III. ÉTENDUE DU TERRITOIRE. Des conditions affectant le développement d’une nation, en tant que puissance maritime, et relatives au pays lui-même, à part du peuple qui l’habite, l’étendue territoriale est la dernière. Quelques lignes, relativement courtes, suffiront à l’étudier.

Ce qu’on entend par étendue territoriale. — En ce qui affecte le développement de la puissance navale, il ne faut pas considérer seulement le nombre de milles carrés que contient un pays, mais la longueur de ses côtes et la nature de ses baies. Et nous dirons à ce sujet que, les conditions géographiques et physiques étant les mêmes, l’étendue des côtes est une source de force ou de faiblesse, suivant que la population est nombreuse ou clairsemée.
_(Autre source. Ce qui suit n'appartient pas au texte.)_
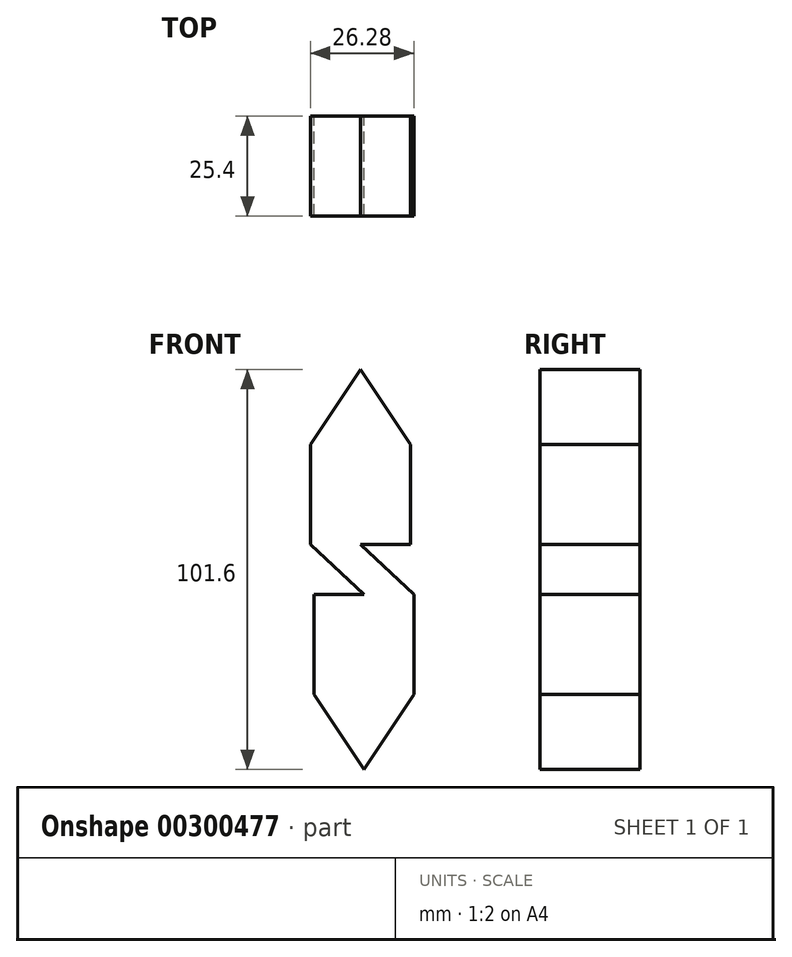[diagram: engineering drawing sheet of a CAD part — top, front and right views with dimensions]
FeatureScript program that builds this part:
annotation { "Feature Type Name" : "Feature", "Feature Type Description" : "" }
export const myFeature = defineFeature(function(context is Context, id is Id, definition is map)
    precondition{}
    {
        {
            var Q0;
            Q0=qCreatedBy(makeId("Front.planeOp"),FACE);
            var sketch = newSketch(context, id + "F0", { "sketchPlane" : qUnion([Q0])});
            skLineSegment(sketch, "E0", {"start": v(-38.18, 30.4) * mm, "end": v(-38.18, 5) * mm});
            skLineSegment(sketch, "E1", {"start": v(-12.78, 30.4) * mm, "end": v(-12.78, 5) * mm});
            skLineSegment(sketch, "E2", {"start": v(-11.9, -7.7) * mm, "end": v(-11.9, -33.1) * mm});
            skLineSegment(sketch, "E3", {"start": v(-37.3, -7.7) * mm, "end": v(-37.3, -33.1) * mm});
            skPoint(sketch, "E4", {"position": v(-25.48, 49.44) * mm});
            skLineSegment(sketch, "E5", {"start": v(-38.18, 30.4) * mm, "end": v(-25.48, 49.44) * mm});
            skLineSegment(sketch, "E6", {"start": v(-25.48, 49.44) * mm, "end": v(-12.78, 30.4) * mm});
            skPoint(sketch, "E7", {"position": v(-24.6, -52.16) * mm});
            skLineSegment(sketch, "E8", {"start": v(-24.6, -52.16) * mm, "end": v(-37.3, -33.1) * mm});
            skLineSegment(sketch, "E9", {"start": v(-24.6, -52.16) * mm, "end": v(-11.9, -33.1) * mm});
            skLineSegment(sketch, "E10", {"start": v(-38.18, 5) * mm, "end": v(-24.6, -7.7) * mm});
            skLineSegment(sketch, "E11", {"start": v(-11.9, -7.7) * mm, "end": v(-25.48, 5) * mm});
            skLineSegment(sketch, "E12", {"start": v(-37.3, -7.7) * mm, "end": v(-24.6, -7.7) * mm});
            skLineSegment(sketch, "E13", {"start": v(-12.78, 5) * mm, "end": v(-25.48, 5) * mm});
            skPoint(sketch, "E14", {"position": v(-25.79, 30.53) * mm});
            skPoint(sketch, "E15", {"position": v(-32.04, 10.24) * mm});
            skPoint(sketch, "E16", {"position": v(-18.2, 11.56) * mm});
            skPoint(sketch, "E17", {"position": v(-25.03, -33) * mm});
            skPoint(sketch, "E18", {"position": v(-32.8, -14.22) * mm});
            skPoint(sketch, "E19", {"position": v(-18.2, -14.22) * mm});
            skLineSegment(sketch, "E20", {"start": v(-32.04, 10.24) * mm, "end": v(-25.79, 30.53) * mm});
            skLineSegment(sketch, "E21", {"start": v(-25.79, 30.53) * mm, "end": v(-18.2, 11.56) * mm});
            skSolve(sketch);
        }
        {
            var Q0;
            Q0=makeQuery(id+"F0.imprint","IMPRINT",FACE,{"disambiguationData":[TD([[makeQuery(id+"F0.imprint","IMPRINT",EDGE,{"derivedFrom":sQuery(id+"F0.wireOp",EDGE,"E0")}),1.0]])]});
            extrude(context, id + "F1", {"entities" : qUnion([Q0]), "depth" : 25.4 * mm});
        }
    });
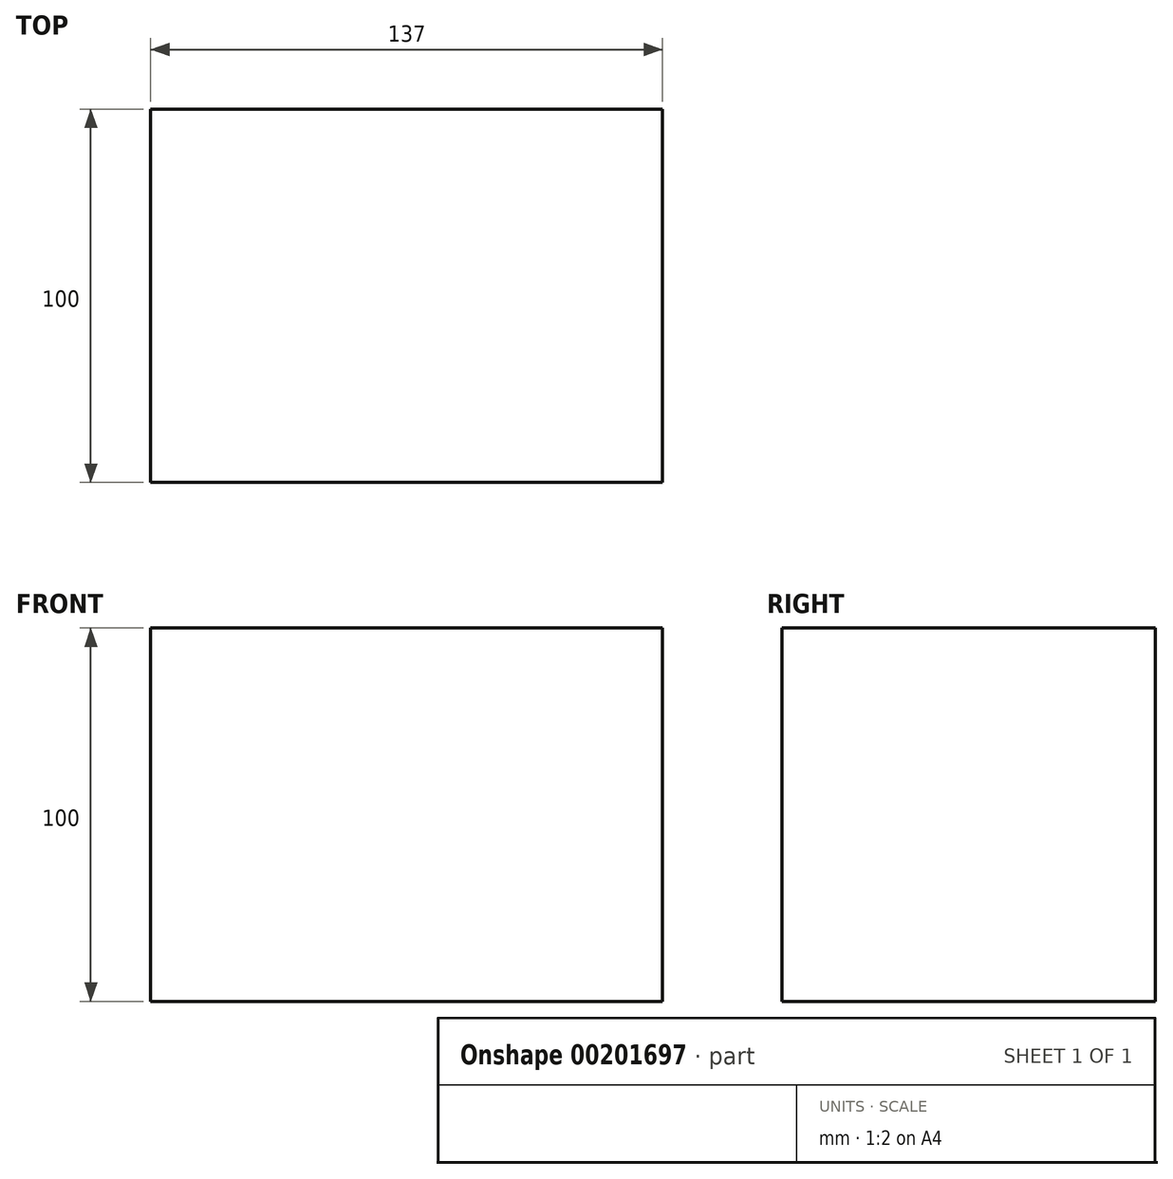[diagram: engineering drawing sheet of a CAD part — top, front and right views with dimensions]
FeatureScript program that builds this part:
annotation { "Feature Type Name" : "Feature", "Feature Type Description" : "" }
export const myFeature = defineFeature(function(context is Context, id is Id, definition is map)
    precondition{}
    {
        {
            var Q0;
            Q0=qCreatedBy(makeId("Right.planeOp"),FACE);
            var sketch = newSketch(context, id + "F0", { "sketchPlane" : qUnion([Q0])});
            skLineSegment(sketch, "E0", {"start": v(0, 0) * mm, "end": v(100, 0) * mm});
            skLineSegment(sketch, "E1", {"start": v(100, 0) * mm, "end": v(100, 100) * mm});
            skLineSegment(sketch, "E2", {"start": v(100, 100) * mm, "end": v(0, 100) * mm});
            skLineSegment(sketch, "E3", {"start": v(0, 100) * mm, "end": v(0, 0) * mm});
            skLineSegment(sketch, "E4", {"start": v(50, 100) * mm, "end": v(50, 55) * mm});
            skLineSegment(sketch, "E5", {"start": v(50, 55) * mm, "end": v(100, 55) * mm});
            skArc(sketch, "E6", {"start": v(63.75, 0) * mm, "mid": v(50, 13.75) * mm, "end": v(36.25, 0) * mm});
            skSolve(sketch);
        }
        {
            var Q0;
            Q0 = qSketchRegion(id + "F0", true);
            extrude(context, id + "F1", {"entities" : qUnion([Q0]), "oppositeDirection" : true, "depth" : 137 * mm});
        }
    });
Densité de la population. — En cela, une contrée ressemble à une forteresse ; la garnison doit être proportionnée au développement de l’enceinte. Un exemple récent et connu en a été donné dans la guerre de la sécession. La grande longueur des côtes des États du Sud, leurs baies nombreuses auraient été les éléments d’une force considérable, si la population de ces États avait été aussi nombreuse que guerrière, si leur marine avait été en rapport avec leurs autres ressources comme puissance maritime.

[…]

IV. NOMBRE D’HABITANTS. — Nous avons examiné l’effet des conditions dans lesquelles la nature a placé un pays. — Nous avons à étudier l’influence des traits caractéristiques de sa population sur le développement de sa marine. Nous considérerons le chiffre de cette population en premier lieu, à cause de sa relation avec l’étendue territoriale dont nous venons de parler. — À propos du territoire, nous avons dit qu’il ne fallait pas considérer, comme influençant la puissance maritime, le nombre de milles carrés, mais la longueur et le caractère de la côte.
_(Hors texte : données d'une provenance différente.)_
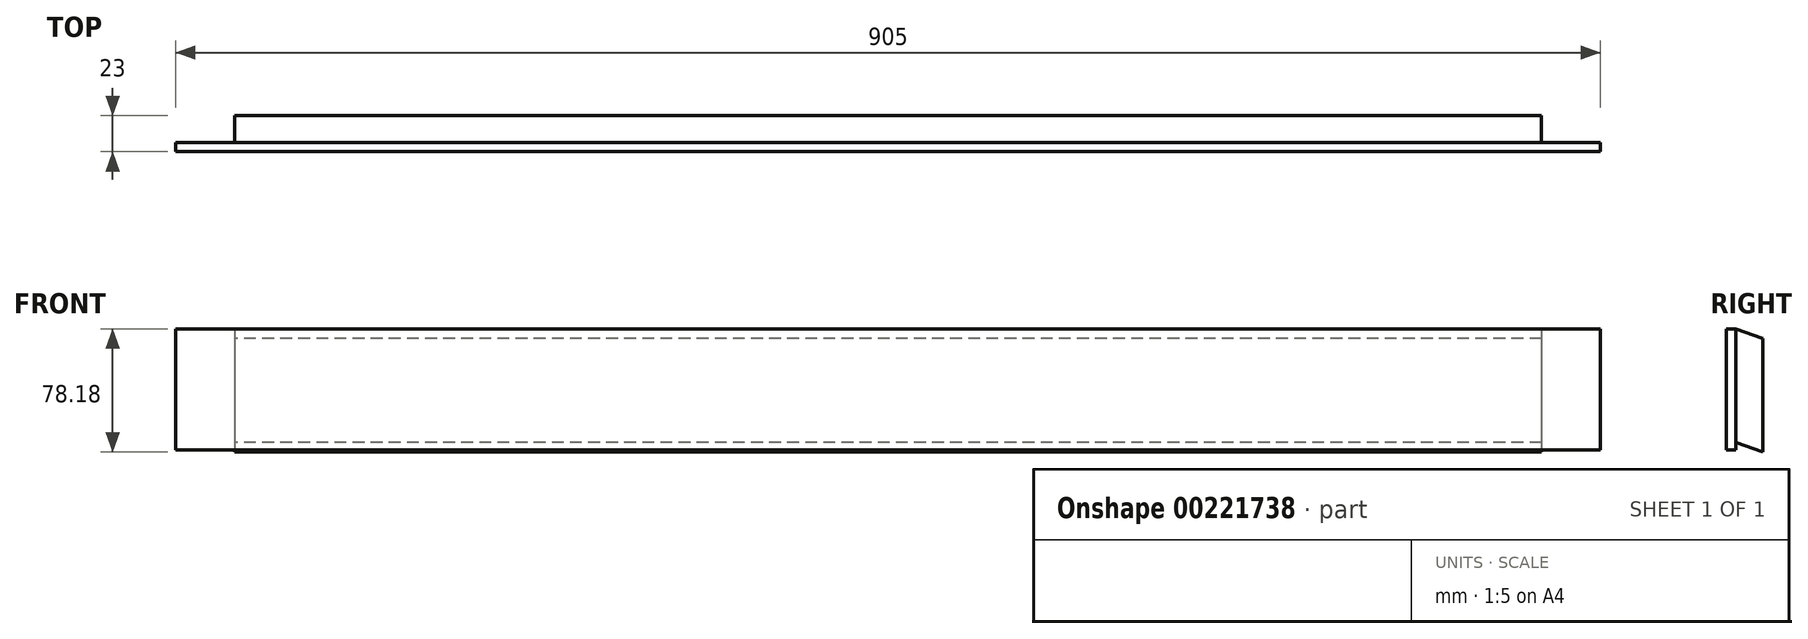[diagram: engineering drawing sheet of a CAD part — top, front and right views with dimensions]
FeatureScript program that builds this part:
annotation { "Feature Type Name" : "Feature", "Feature Type Description" : "" }
export const myFeature = defineFeature(function(context is Context, id is Id, definition is map)
    precondition{}
    {
        {
            var Q0;
            Q0=qCreatedBy(makeId("Right.planeOp"),FACE);
            var sketch = newSketch(context, id + "F0", { "sketchPlane" : qUnion([Q0])});
            skLineSegment(sketch, "E0.bottom", {"start": v(-8.5, 39.1) * mm, "end": v(8.5, 32.9) * mm});
            skLineSegment(sketch, "E0.top", {"start": v(-8.5, -32.9) * mm, "end": v(8.5, -39.1) * mm});
            skLineSegment(sketch, "E0.left", {"start": v(-8.5, 39.1) * mm, "end": v(-8.5, -32.9) * mm});
            skLineSegment(sketch, "E0.right", {"start": v(8.5, 32.9) * mm, "end": v(8.5, -39.1) * mm});
            skPoint(sketch, "E0.middle", {"position": v(0, 0) * mm});
            skSolve(sketch);
        }
        {
            var Q0;
            Q0 = qSketchRegion(id + "F0", true);
            extrude(context, id + "F1", {"entities" : qUnion([Q0]), "depth" : 830 * mm});
        }
        {
            var Q0;
            Q0=makeQuery(id+"F1.opExtrude","SWEPT_FACE",FACE,{"disambiguationData":[OSD([sQuery(id+"F0.wireOp",EDGE,"E0.left")])]});
            var sketch = newSketch(context, id + "F2", { "sketchPlane" : qUnion([Q0])});
            skLineSegment(sketch, "E1.0", {"start": v(867.5, 39.1) * mm, "end": v(-37.5, 39.1) * mm});
            skLineSegment(sketch, "E2", {"start": v(867.5, 39.1) * mm, "end": v(867.5, -37.9) * mm});
            skLineSegment(sketch, "E3", {"start": v(867.5, -37.9) * mm, "end": v(-37.5, -37.9) * mm});
            skLineSegment(sketch, "E4", {"start": v(-37.5, -64.88) * mm, "end": v(-37.5, 39.1) * mm});
            skPoint(sketch, "E5.orphan", {"position": v(830, 39.1) * mm});
            skSolve(sketch);
        }
        {
            var Q0;
            Q0 = qSketchRegion(id + "F2", true);
            extrude(context, id + "F3", {"entities" : qUnion([Q0]), "operationType" : NewBodyOperationType.ADD, "depth" : 6 * mm});
        }
    });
Ce qu’on entend par population. — De même, pour la population, ce n’est pas le total qu’il faut compter, mais seulement le chiffre des habitants vivant sur mer, ou tout au moins aptes à être utilisés à bref délai sur les navires et pour la construction du matériel naval.

[…]

V. CARACTÈRE NATIONAL. — Nous allons maintenant considérer l’effet du caractère et des aptitudes d’un peuple sur le développe- ment de sa puissance navale.

Disposition au négoce. — Si la puissance navale est réellement basée sur un commerce étendu et pacifique, l’aptitude au négoce doit être un caractère distinctif des nations qui, à une époque ou à une autre, ont dû leur grandeur à la mer. L’histoire prouve que cela est vrai, et presque sans exceptions. Sauf les Romains, il n’y a pas d’exemple marquant du contraire.

Appât du gain. — Tous les hommes recherchent le gain et, plus ou moins, aiment l’argent ; mais la manière de rechercher le gain aura un effet sensible sur les fortunes commerciales et sur l’histoire des habitants d’un pays.

Effet produit suivant la manière de rechercher le gain. — Si nous devons en croire l’histoire, la manière dont les Espagnols et leurs alliés par le sang, les Portugais, cherchèrent la richesse, non seulement imprima une tache au caractère national, mais encore fut fatale au développement d’un commerce prospère et conséquemment aux industries qui alimentent le commerce, à la richesse nationale elle-même, objet de ces poursuites mal dirigées. Le désir du bénéfice devint, chez eux, une fureur d’avarice. Tandis que la découverte du Nouveau Monde donnait un si grand élan au développement maritime et commercial des contrées de l’Europe, Espagnols et Portugais cherchèrent dans ces régions vierges, non de nouveaux champs d’industrie, ni la saine excitation des découvertes et des aventures, mais l’or et l’argent. Ils avaient de nombreuses et grandes qualités ; ils étaient hardis, entreprenants, sobres, enthousiastes, savaient supporter les souffrances et faisaient preuve d’un attachement très vif à leur patrie.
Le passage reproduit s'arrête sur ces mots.